Thursday, March 24th, 2011
It’s been a crazy-busy week. So, though it’s not over, I’m taking a moment and pouring myself a dirty pickle martini.
I love martinis, and find them extremely refreshing – and I like mine dirty and briny. I made pickles recently, and have gradually been crunching my way through several jars. One of the best things about homemade pickles is that their brine has a lot more flavor than the commercial stuff; it goes wonderfully in a cocktail. For garnish, I used pickling dill and an onion pickled along with my cucumbers. Gin and salt just go together so well for me: one of my other favorite cocktails is the Salty Dog – gin and grapefruit in a salt-rimmed glass.
Martinis are so classic – mythical, even – that making them can be a little intimidating: there are many schools of thought on the proper proportion of gin to vermouth, on proper types of gin and whether to substitute vodka. Thankfully the 1968 Old Mr. Boston Bartender’s Guide I picked up last year at The Book Thing in Baltimore has several pages discussing the ins and outs of martini-making. I’m going to share some of this wisdom with you…

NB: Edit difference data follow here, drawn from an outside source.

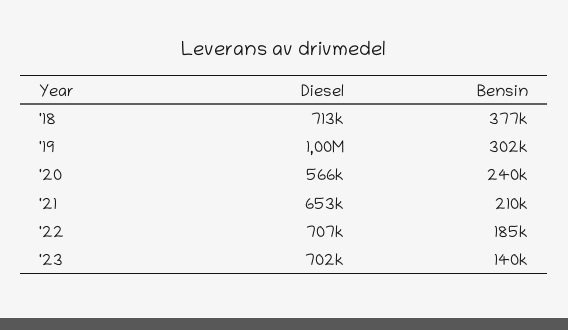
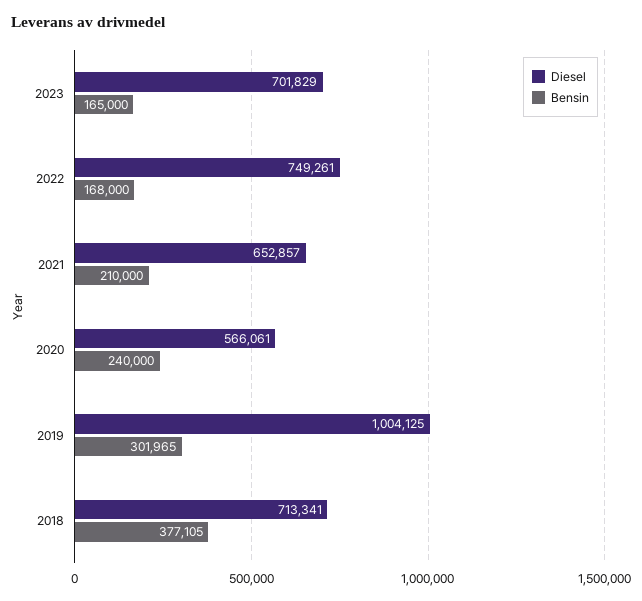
  {
    "Diesel": {
      "'18": 713341,
      "'19": 1004125,
      "'20": 566061,
      "'21": 652857,
-     "'22": 707000,
+     "'22": 749261,
      "'23": 701829
    },
    "Bensin": {
      "'18": 377105,
      "'19": 301965,
      "'20": 240000,
      "'21": 210000,
-     "'22": 185000,
+     "'22": 168000,
-     "'23": 140000
+     "'23": 165000
    }
  }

First, the classic 1960s dry martini is 5 parts gin to 1 part dry vermouth; older recipes called for 3-to-1, and really dry martinis go up to 8-to-1. I like mine dry. To get started, chill your glass in the freezer and gather your shaker, gin, and vermouth. And possibly pickles if you’re feeling salty. I used Tanqueray in this martini; it works great for dirty martinis. For traditional ones, though, I prefer Plymouth.
Next, crack your ice. This involves breaking cubes up, but not crushing them. The easiest way to do it is to wrap the ice in a dish towel (not too much at a time) and pound it with a mallet. A meat tenderizer works quite spiffily.

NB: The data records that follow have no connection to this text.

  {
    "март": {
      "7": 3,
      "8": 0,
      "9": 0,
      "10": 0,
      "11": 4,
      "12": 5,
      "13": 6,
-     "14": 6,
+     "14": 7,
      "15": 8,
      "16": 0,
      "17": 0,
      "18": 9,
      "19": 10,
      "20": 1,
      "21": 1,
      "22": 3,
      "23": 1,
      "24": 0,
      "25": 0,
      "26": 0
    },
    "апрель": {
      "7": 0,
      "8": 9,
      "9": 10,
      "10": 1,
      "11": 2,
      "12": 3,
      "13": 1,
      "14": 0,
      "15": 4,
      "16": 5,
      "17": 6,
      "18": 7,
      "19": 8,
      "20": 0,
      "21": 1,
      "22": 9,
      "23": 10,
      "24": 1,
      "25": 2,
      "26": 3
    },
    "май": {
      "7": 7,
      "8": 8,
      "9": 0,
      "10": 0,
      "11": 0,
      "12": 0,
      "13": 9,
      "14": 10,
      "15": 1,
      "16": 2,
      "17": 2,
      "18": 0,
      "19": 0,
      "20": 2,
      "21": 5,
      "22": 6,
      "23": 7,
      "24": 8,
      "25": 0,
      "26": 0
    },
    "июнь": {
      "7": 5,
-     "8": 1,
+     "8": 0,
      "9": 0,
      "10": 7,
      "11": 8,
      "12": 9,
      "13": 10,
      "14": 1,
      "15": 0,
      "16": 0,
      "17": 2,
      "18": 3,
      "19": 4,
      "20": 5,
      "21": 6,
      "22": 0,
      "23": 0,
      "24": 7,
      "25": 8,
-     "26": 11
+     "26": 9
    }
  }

The ice chunks should be about half to one-third the size of a full cube. This will ensure that there’s enough surface area to chill the alcohol quickly, but not so much that the ice melts and waters down your drink. The ice should be dry and hard-frozen: if it gets a little melty in the crushing process, stick it back in the freezer for a bit.
Place the ice in your shaker and pour the first the gin (the gin should “smoke” during the pour) then the vermouth (and a splash of brine if you so desire) over it. Shake briskly about ten times and strain into your chilled glass.
You can also serve the drink “on the rocks” over whole ice cubes in an old fashioned glass.
Some tips and variations from Mr. Boston:
– Garnish with a twist of lemon peel or an olive.
– Sweet martini: half sweet vermouth, half gin.
– Vodka martini: substitute vodka in any of these recipes.
– Medium martini: 3 parts gin, 1 part each dry and sweet vermouth.
– Gibson: dry or extra dry martini served with a lemon twist and a few pearl onions.
– Dillatini: substitute a dilly bean for an olive.
– Tequini: use tequila instead of gin, and serve with lemon peel and an olive.
Finally, a dirty secret to go with a dirty martini. I’ve broken most of my glasses over the years, and actually only have a couple left. Both are decorated: some friends and I use glass paint to personalize martini glasses in college. One of these had way too much color for my photo shoot, but the other had pretty minimal decoration, which I cut out of my main pics. I could not, however, resist sharing.
And now, do as the walrus says: Drink up…baby.